Information supplied:

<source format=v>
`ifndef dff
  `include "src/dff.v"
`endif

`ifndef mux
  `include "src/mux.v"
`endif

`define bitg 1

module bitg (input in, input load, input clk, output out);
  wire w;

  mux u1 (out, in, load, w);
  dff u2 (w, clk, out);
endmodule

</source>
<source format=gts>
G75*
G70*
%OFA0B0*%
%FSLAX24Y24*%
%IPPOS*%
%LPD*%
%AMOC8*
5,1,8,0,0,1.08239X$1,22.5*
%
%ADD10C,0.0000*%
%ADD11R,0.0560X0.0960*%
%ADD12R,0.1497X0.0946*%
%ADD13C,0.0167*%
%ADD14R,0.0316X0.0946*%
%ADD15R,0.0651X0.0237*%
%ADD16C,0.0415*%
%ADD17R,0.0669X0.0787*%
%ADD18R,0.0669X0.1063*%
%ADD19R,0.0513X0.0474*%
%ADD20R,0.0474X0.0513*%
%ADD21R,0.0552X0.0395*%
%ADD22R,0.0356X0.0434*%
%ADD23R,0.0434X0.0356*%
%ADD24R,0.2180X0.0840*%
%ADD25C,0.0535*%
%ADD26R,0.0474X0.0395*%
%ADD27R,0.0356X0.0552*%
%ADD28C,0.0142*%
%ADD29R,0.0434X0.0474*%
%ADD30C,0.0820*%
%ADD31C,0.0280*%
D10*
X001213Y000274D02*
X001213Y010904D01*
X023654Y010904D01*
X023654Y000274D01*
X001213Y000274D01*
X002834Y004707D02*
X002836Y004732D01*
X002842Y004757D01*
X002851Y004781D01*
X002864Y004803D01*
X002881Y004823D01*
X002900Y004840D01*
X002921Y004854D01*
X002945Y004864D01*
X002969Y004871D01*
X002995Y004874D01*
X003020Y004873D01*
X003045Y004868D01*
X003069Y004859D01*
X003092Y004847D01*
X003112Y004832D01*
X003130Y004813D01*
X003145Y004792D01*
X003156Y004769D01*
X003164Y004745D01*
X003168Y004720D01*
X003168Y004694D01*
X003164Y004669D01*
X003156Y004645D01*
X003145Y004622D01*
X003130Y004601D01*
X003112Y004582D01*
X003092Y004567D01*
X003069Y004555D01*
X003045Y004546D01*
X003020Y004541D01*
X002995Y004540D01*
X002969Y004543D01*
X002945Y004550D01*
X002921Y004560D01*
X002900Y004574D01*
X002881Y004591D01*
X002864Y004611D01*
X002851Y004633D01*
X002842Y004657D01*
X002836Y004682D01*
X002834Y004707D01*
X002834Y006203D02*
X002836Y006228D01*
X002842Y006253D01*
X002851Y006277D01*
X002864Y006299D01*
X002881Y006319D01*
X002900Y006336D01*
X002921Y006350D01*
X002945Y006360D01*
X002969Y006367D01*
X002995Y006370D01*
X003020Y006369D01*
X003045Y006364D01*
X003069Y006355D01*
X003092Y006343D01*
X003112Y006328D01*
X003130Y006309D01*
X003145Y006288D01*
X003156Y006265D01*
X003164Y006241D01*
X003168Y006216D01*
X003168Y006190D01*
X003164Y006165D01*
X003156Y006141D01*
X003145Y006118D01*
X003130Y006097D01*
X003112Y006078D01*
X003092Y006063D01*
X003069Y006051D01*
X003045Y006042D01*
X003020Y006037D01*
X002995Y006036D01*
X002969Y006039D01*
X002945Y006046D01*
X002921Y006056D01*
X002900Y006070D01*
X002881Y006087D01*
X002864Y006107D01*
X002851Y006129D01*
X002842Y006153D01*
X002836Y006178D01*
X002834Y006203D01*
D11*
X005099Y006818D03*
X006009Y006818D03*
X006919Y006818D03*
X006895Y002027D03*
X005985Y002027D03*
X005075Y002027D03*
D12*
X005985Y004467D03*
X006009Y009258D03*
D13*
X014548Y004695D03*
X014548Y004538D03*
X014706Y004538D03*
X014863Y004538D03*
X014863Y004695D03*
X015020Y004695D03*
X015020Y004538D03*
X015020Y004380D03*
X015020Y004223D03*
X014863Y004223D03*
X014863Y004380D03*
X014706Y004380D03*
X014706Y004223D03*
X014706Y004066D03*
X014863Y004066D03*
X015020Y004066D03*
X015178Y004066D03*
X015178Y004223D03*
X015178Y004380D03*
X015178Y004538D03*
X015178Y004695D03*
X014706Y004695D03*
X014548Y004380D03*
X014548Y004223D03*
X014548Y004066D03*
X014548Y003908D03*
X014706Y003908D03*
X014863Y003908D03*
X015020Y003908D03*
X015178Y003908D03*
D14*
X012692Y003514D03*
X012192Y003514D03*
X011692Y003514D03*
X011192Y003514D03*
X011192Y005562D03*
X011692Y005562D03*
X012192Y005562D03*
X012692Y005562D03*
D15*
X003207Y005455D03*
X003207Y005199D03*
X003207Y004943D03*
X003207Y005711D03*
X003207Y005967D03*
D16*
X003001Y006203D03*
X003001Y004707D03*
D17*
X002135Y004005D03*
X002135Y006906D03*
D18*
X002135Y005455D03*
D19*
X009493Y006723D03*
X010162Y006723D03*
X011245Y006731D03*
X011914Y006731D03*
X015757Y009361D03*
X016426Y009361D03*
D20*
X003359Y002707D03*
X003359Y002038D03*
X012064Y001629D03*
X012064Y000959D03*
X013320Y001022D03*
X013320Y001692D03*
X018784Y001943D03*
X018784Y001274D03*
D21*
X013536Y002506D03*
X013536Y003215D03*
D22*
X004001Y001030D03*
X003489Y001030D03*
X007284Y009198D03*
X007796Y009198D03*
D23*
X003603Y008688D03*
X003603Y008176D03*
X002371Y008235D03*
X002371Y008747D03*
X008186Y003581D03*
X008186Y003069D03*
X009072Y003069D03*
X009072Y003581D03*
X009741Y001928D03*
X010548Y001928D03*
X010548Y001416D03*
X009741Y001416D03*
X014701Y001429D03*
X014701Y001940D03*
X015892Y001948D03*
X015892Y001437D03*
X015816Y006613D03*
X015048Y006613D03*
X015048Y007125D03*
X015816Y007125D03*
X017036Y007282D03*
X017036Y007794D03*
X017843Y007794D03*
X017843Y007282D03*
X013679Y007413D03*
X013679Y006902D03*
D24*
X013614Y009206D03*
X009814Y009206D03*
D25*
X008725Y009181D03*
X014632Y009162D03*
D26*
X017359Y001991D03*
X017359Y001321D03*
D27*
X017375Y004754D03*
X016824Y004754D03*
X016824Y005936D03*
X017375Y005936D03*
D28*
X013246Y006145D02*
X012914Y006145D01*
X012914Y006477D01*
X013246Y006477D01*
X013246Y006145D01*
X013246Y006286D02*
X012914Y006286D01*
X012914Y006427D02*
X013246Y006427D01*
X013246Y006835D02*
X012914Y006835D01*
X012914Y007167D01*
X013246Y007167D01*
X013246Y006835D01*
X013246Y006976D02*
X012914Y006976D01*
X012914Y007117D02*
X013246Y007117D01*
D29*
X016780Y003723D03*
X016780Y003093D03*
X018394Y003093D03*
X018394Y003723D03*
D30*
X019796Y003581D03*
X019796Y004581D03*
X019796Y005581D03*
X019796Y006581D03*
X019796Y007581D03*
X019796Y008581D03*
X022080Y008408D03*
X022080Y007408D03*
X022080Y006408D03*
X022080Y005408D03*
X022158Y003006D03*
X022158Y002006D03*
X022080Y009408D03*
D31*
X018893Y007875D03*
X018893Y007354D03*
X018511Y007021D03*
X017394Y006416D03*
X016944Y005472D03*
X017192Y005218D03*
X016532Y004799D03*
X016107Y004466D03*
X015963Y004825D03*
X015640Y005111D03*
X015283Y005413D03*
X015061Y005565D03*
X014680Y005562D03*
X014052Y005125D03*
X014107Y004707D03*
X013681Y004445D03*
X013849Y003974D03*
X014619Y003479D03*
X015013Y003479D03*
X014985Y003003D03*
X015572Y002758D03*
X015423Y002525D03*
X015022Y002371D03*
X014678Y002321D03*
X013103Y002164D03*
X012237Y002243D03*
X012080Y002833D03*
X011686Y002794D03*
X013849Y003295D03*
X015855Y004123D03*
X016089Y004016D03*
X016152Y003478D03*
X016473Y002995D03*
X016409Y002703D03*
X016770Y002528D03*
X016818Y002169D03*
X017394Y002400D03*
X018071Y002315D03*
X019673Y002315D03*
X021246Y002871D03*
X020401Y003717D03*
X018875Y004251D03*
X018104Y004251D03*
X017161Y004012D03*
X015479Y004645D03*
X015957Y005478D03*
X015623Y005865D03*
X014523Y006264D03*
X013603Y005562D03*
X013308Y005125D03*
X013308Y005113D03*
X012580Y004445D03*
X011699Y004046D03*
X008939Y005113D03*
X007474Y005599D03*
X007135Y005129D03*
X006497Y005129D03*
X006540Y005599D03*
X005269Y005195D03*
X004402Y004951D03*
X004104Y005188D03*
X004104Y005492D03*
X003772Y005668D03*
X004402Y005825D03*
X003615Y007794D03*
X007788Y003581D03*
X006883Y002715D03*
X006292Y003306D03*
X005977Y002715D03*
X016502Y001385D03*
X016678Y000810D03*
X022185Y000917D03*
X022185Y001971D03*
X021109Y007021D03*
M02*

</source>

--

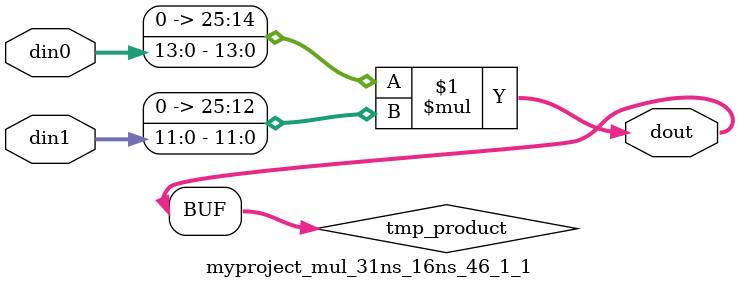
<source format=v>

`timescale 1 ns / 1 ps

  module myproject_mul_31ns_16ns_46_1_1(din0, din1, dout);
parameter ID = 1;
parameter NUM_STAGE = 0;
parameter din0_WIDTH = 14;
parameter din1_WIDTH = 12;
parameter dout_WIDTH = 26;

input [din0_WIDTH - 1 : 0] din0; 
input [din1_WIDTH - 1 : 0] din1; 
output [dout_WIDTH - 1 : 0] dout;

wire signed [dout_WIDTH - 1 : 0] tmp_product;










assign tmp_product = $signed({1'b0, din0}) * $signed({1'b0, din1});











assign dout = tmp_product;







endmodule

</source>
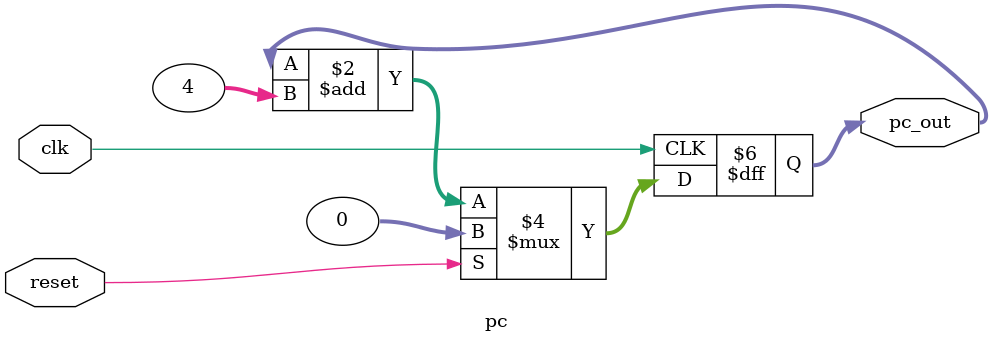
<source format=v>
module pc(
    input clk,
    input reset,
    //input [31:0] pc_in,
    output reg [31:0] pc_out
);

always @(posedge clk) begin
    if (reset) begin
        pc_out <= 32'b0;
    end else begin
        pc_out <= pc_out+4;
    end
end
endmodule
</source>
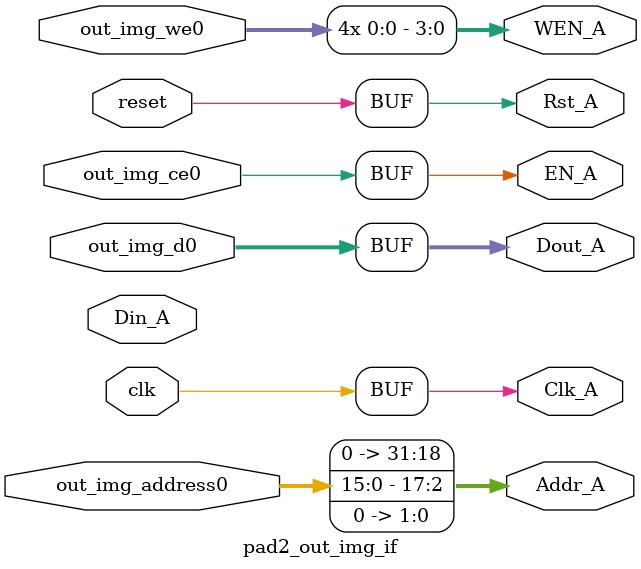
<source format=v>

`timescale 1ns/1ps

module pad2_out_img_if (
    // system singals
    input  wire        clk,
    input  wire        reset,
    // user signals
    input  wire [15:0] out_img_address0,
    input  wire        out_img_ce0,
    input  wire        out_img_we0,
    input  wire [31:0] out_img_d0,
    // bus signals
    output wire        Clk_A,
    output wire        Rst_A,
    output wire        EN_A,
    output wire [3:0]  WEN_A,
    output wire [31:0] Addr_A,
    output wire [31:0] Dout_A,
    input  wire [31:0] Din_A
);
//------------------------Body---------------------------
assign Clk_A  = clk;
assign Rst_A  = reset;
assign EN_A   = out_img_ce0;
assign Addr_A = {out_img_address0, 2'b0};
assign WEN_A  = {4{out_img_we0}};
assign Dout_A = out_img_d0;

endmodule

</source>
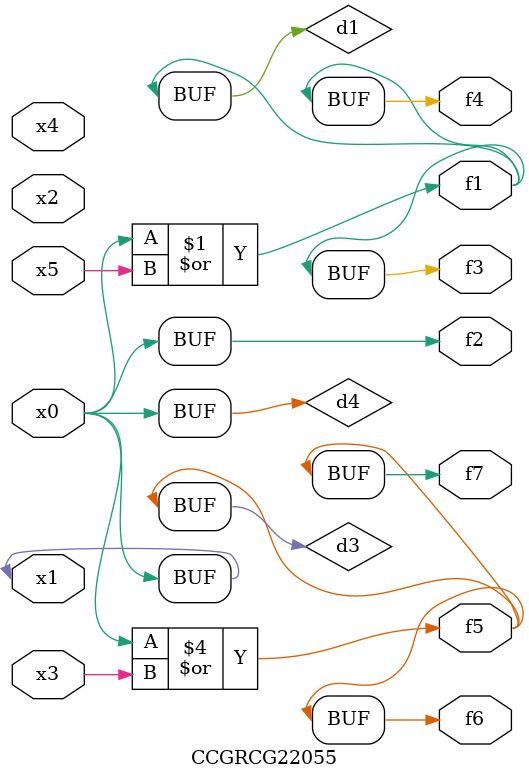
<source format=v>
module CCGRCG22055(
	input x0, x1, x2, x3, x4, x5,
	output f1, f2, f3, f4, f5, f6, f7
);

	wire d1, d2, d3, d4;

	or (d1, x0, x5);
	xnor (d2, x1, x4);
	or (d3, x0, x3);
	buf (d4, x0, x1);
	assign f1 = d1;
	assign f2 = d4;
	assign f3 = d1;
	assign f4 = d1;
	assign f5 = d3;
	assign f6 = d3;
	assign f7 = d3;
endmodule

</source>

* * *

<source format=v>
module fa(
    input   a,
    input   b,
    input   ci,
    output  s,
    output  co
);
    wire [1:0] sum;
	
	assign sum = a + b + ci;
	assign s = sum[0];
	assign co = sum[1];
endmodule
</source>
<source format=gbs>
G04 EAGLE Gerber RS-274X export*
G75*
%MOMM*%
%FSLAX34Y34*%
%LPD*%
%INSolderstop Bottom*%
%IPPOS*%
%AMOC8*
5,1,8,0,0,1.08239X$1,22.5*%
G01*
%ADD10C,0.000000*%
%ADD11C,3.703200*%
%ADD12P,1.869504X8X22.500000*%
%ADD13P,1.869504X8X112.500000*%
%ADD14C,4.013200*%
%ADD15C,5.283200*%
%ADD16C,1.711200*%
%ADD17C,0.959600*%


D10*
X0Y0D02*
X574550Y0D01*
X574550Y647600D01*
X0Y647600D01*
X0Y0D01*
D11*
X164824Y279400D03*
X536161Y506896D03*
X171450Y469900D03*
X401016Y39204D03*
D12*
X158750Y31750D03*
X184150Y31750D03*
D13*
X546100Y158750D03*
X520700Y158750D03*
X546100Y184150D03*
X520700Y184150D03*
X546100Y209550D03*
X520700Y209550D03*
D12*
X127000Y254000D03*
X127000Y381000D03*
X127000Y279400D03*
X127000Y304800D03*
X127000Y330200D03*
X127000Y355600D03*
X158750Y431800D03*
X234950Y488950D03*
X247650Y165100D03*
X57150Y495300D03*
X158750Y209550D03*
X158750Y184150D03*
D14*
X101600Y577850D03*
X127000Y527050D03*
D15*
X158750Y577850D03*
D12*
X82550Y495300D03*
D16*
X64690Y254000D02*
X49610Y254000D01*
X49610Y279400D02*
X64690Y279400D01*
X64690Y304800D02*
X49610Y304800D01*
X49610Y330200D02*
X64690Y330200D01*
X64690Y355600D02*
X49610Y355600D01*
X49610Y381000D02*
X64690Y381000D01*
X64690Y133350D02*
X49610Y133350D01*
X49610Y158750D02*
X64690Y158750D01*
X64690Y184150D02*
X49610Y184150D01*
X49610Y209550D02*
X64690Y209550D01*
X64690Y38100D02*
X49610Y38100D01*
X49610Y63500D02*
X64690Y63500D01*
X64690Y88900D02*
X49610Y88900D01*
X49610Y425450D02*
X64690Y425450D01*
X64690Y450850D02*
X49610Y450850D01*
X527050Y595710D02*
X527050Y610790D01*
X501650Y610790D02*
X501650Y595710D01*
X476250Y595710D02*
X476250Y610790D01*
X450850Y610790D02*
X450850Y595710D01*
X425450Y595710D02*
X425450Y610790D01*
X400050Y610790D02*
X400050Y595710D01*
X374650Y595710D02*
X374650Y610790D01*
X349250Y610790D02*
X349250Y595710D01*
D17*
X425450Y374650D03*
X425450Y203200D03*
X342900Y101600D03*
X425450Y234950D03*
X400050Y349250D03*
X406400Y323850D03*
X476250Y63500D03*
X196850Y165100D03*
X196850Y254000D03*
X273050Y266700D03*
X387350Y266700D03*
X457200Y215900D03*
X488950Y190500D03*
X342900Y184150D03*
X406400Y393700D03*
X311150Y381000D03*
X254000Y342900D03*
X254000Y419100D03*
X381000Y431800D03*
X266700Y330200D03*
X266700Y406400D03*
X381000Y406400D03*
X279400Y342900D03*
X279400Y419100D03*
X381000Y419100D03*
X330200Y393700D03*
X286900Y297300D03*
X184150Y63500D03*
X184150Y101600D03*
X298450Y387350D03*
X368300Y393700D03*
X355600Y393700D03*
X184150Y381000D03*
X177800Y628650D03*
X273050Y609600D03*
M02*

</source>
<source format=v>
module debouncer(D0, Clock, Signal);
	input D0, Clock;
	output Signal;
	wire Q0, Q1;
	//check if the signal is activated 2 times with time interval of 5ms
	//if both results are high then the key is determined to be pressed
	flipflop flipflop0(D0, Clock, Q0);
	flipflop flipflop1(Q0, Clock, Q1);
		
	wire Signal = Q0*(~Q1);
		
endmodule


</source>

To do: Where a line above contains the word "reset", show that line.

Solved problem:
    input reset,
    if (reset) begin
    input  wire        reset,
assign Rst_A  = reset;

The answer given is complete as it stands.